Pour les deux épreuves facultatives possibles jusqu’ici, seuls étaient pris en compte les points au-dessus de 10, avec un coefficient 2 en première option et 1 en seconde option facultative. Avec la réforme il n’y aura plus qu’une option facultative pour les langues et cette seule option possible n’aura plus d’attractivité car elle ne représentera plus que 1% de la note finale et qu’elle pourra faire perdre des points, ce qui n’est pas le cas actuellement.
Au passage, depuis des années, les associations de promotion des langues de France (et la FELCO encore il y a quelques semaines à peine) demandaient que ce coefficient soit aligné sur celui dont bénéficient les langues anciennes (coeff. 3) : cette demande, qui pourtant ne coûtait rien, n’a jamais été prise en considération sans qu’aucune explication ne nous soit jamais fournie. Or, dans la réforme proposée, non seulement les langues anciennes conservent leur coefficient, mais elles se trouvent la seule option cumulable avec une autre. Est-il à ce point absurde de réclamer le même statut pour des langues qui appartiennent au patrimoine national selon l’article 75-1 de la constitution ?

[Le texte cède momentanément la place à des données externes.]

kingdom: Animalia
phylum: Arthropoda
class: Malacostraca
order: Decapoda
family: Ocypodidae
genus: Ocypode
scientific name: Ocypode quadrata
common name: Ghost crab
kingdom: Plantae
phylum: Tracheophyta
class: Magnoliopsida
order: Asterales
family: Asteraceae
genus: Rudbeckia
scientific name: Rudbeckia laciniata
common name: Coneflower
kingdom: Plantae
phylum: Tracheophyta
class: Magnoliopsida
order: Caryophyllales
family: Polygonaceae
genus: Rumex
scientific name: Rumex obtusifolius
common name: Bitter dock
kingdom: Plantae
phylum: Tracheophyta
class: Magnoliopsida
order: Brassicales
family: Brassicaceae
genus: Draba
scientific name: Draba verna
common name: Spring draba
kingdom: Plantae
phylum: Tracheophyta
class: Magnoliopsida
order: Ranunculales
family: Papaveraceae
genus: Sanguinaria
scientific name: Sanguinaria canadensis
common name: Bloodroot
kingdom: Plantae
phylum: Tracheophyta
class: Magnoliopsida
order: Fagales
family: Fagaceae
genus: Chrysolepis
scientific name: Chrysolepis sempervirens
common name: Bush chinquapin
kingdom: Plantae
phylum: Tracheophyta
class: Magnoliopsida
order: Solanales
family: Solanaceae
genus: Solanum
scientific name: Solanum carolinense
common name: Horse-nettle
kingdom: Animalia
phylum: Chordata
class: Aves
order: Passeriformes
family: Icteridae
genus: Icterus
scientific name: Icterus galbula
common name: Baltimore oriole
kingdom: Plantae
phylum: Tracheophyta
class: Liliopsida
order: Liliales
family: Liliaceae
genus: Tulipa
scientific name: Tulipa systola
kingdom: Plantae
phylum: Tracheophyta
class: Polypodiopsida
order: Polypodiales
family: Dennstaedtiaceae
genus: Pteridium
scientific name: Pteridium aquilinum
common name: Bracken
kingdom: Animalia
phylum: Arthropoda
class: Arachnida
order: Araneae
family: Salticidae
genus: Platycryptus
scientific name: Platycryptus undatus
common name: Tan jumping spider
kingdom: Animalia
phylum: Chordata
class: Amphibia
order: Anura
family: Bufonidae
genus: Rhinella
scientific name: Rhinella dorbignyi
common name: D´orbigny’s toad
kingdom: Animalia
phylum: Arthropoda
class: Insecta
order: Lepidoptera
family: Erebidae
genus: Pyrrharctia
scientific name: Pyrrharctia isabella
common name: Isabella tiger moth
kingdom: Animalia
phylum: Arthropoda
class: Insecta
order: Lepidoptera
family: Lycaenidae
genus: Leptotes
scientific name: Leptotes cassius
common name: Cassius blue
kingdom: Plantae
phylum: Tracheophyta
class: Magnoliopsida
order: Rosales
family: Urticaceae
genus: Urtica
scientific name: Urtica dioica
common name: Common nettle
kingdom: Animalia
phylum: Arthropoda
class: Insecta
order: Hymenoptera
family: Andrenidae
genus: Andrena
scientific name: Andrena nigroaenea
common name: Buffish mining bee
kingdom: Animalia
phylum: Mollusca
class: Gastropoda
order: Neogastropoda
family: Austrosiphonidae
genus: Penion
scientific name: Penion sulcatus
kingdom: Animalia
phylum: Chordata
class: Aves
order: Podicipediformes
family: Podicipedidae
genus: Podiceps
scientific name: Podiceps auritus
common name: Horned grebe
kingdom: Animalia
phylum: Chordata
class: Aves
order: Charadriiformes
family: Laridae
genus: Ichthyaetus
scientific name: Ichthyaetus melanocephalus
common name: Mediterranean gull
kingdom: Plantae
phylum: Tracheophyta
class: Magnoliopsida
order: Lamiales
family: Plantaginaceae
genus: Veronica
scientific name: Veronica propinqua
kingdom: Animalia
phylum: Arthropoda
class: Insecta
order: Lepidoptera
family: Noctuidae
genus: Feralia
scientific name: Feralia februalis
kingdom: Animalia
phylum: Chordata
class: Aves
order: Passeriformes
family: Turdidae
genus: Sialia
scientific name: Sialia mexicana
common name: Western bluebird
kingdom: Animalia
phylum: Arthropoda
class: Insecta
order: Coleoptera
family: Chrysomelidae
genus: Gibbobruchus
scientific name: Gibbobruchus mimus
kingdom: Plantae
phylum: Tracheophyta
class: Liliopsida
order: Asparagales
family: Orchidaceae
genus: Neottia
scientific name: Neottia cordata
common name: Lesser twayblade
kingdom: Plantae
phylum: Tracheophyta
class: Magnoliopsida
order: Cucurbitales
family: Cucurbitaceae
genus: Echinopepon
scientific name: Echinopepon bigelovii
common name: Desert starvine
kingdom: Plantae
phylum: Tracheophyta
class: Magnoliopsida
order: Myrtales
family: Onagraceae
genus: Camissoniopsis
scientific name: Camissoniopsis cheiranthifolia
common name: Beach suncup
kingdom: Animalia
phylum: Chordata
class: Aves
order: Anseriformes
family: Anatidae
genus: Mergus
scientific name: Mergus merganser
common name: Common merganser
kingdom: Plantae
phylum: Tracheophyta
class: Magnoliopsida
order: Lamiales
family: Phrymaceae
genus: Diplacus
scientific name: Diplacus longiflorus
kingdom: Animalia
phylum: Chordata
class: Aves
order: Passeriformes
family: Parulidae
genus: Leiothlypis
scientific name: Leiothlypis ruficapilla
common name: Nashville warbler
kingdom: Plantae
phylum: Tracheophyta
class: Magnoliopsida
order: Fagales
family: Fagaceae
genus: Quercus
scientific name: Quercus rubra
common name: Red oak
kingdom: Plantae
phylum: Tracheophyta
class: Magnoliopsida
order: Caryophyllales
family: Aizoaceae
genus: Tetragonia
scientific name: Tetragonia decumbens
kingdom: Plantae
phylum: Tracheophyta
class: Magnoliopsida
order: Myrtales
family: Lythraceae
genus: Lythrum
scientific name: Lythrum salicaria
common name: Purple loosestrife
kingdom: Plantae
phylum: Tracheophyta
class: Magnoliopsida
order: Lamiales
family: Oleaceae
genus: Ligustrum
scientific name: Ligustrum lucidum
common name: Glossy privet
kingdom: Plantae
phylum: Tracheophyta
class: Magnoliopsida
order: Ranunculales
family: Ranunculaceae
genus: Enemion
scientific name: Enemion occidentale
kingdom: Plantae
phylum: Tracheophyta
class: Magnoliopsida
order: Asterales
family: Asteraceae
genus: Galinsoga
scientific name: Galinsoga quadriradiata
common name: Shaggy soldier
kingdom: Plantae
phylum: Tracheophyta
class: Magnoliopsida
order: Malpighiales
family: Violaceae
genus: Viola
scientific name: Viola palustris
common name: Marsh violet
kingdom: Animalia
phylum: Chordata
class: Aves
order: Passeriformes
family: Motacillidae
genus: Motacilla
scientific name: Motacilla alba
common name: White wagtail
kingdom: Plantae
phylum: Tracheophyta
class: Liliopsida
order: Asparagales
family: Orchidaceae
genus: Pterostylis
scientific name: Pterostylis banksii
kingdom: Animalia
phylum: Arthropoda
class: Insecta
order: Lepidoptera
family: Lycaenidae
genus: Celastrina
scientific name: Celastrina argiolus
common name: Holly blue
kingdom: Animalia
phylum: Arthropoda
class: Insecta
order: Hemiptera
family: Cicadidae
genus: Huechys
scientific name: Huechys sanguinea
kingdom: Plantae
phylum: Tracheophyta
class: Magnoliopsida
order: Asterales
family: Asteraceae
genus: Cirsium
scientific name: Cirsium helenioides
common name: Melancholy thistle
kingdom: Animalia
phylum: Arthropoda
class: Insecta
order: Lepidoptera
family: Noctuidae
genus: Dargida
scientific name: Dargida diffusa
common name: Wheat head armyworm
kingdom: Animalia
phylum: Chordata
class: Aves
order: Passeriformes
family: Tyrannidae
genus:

Une énigme que nous soumettons à votre sagacité, à propos des candidats n’ayant bénéficié d’aucune préparation dans leur lycée, qui pouvaient jusqu’ici présenter cette option facultative en candidat libre. Or, désormais, on se trouve face à deux textes qui se contredisent. Pour l’un, l’accès à l’épreuve est désormais subordonné à l’inscription dès la classe de première à un cours organisé dans l’établissement : de tels cours étant loin d’être proposés partout, faute d’enseignants en nombre suffisant, on mesure quelle déperdition cela en-traînerait. Mais voilà que dans un «projet d’arrêté de Contrôle continu » on lit : « Les candidats qui ne suivent les cours d’aucun établissement, les candidats scolarisés dans les établissements d’enseignement privés hors contrat et les candidats inscrits au Centre national de l’enseignement à distance sont, à la fin de l’année de terminale, convoqués par le recteur de l’académie de leur résidence ou par le vice-recteur à une épreuve ponctuelle pour chaque enseignement faisant l’objet du contrôle continu. ». Qui croire ?
On remarque par ailleurs qu’il n’y aura plus de parcours d’excellence avec la possibilité d’évaluer le niveau B2 alors que cela était possible avec la LV2 de spécialité et que les parcours bilingues ne sont pas pris en compte.
L’ensemble de ces modifications, toutes plus dévalorisantes les unes que les autres, risque de dégrader l’image de l’enseignement de la langue régionale aux yeux des élèves. Le ministère aura dès lors beau jeu d’en conclure à la non-attractivité de notre discipline, et il est peu probable que cela l’incite à prendre des mesures propres à lui restituer cette attractivité. Qui dès lors osera blâmer certains des membres de notre association d’en conclure que le but inavoué et inavouable du ministre est tout simplement de saborder cet enseignement ?
Pour résumer, la réponse lénifiante concédée par le ministère à nos demandes, ainsi qu’à celles de nombreux élus, ne peut en aucun cas être considérée comme satisfaisante. Les professionnels qui se dévouent à la promotion des langues de France ne sauraient l’accepter.
C’est la raison pour laquelle nous demandons une véritable concertation pour que soient opérés les réajustements nécessaires permettant une véritable relance de l’enseignement des langues régionales conformément aux besoins, aux engagements de la France et de son président.
Notre association, en synergie avec les associations de promotion des autres langues vivantes et avec les organisations syndicales ne manquera pas, d’ores et déjà, de transmettre aux élus et aux organisations syndicales sa lecture argumentée de la réforme et de leur demander d’intervenir auprès du ministère pour qu’il mette fin à ce qui ne peut pas être vu autrement que comme une attaque frontale contre l’enseignement de l’occitan et des autres langues de France.